E invece Virginia Raffaele è andata incarnandosi in questi anni in decine di altre donne. Lo ha fatto con assoluta maestria, con spietata precisione nello svelare, di volta in volta, quel che dell’altra era già da sempre sotto l’occhio di tutti, ma che nessuno aveva mai compreso appieno. Il suo è stato il lavoro attento di una semiologa il cui frutto sono stati veri saggi di bravura scritti con il corpo e con la voce. E mentre tutti la ricordano nei panni della Minetti o in quelli della Boschi, è chiaro come la sua arte abbia dato il meglio di sé quando ha fatto a meno di quell’aiuto sicuro che viene dal prendere di mira chi sia esposto alla ribalta mediatica in virtù della relazione con il potere: nell’epoca in cui alla politica è demandata soprattutto la funzione di capro espiatorio, il pubblico è già troppo ben disposto ad accettarne la satira perché si possa comprendere davvero la qualità dell’interpretazione.

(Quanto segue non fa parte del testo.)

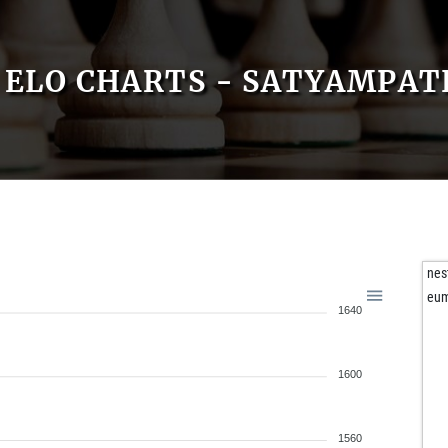
ELO CHARTS - SATYAMPA
nes
eu
1640
1600
1560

Per questo l’arte della Raffaele si impone una volta per tutte nel confronto con icone dell’immaginario collettivo cui è riservato un ruolo tutto sommato defilato. Lo si era già visto con quella splendida Vanoni che, nel mangiarsi le parole, fra un incontrollato falsetto e un altro, appariva come reduce svampita della libertà sessuale degli anni Settanta e della Milano da bere degli Ottanta: “ma l’abbiamo già fatto l’amore io e te?”.

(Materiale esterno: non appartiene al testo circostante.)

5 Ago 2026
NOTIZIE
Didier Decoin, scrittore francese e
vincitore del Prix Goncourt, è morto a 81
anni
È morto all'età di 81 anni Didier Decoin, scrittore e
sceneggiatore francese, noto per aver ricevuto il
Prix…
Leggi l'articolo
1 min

Virginia-Raffaele-1Così Sanremo 2016 è stata un’occasione d’oro per due saggi di bravura assoluta. Giusto il solito paradosso, se la Ferilli è così presente ai nostri occhi (seduta sul divano in veste di artiggiana della qualità), da permetterci di godere soprattutto della verosimiglianza dell’imitazione, se la Belen pieghevole e reclinabile, trampoliera e fotomaniaca è tanto fedele all’originale da suggerire un dubbio di omozigosi, la cifra specifica della Raffaele emerge in tutta la sua genialità con Carla Fracci e Donatella Versace. Per la Fracci, la compitezza compressa di tutta una vita spesa nell’aplomb delle movenze e dell’eloquio, spinta al limite del sussiego, che alla fine si libera in quei cazzi per mazzi, o in quei passi di danza dai raffinati nomi francesi trasformati in mosse di karate micidiali per chiunque le si metta di traverso. La chirurgia estetica della Frankenstein-Versace di gomma e silicone, che perde pezzi e si deforma. Un corpo fuori controllo, con la testa rovesciata di novanta gradi e la palpebra caduta. La sua strafottente ed esilarante sprezzatura, che è quella di chi può fregarsene del cerimoniale e delle regole, e vuole accendersi una sigaretta sul palco dell’Ariston in prima serata. In tutti i casi, le imitazioni della Raffaele colgono sempre il tratto mostruoso dell’altra, e lo restituiscono senza pietà. E, se di tutte, la voce più mostruosa che si possa immaginare è quella sintetica e inumana, non è un caso che l’imitazione in cui la Raffaele raggiunge la perfezione assoluta sia proprio quella dei risponditori automatici.

E allora sbagliano le celebrità quando se la prendono per essersi guardate in questo specchio deformante. Sbagliano, e non solo perché, come sappiamo, non c’è imitazione che non testimoni anche ammirazione, per quanto perversa. Sbagliano perché le imitazioni di Virginia Raffaele sono anche un esorcismo: costringono i demoni allo scoperto e ce ne liberano con una risata. Sbagliano perché non tengono conto della verità elementare di quello splendido modo di dire americano: it takes one to know one. Sbagliano perché, se è vero che l’imitazione può ferire, dovrebbero infine chiedersi quale sia il prezzo che costa tutto questo talento a chi lo porta addosso:

Gesù gli domandò: «Qual è il tuo nome?»

Egli rispose: «Il mio nome è Legione perché siamo molti».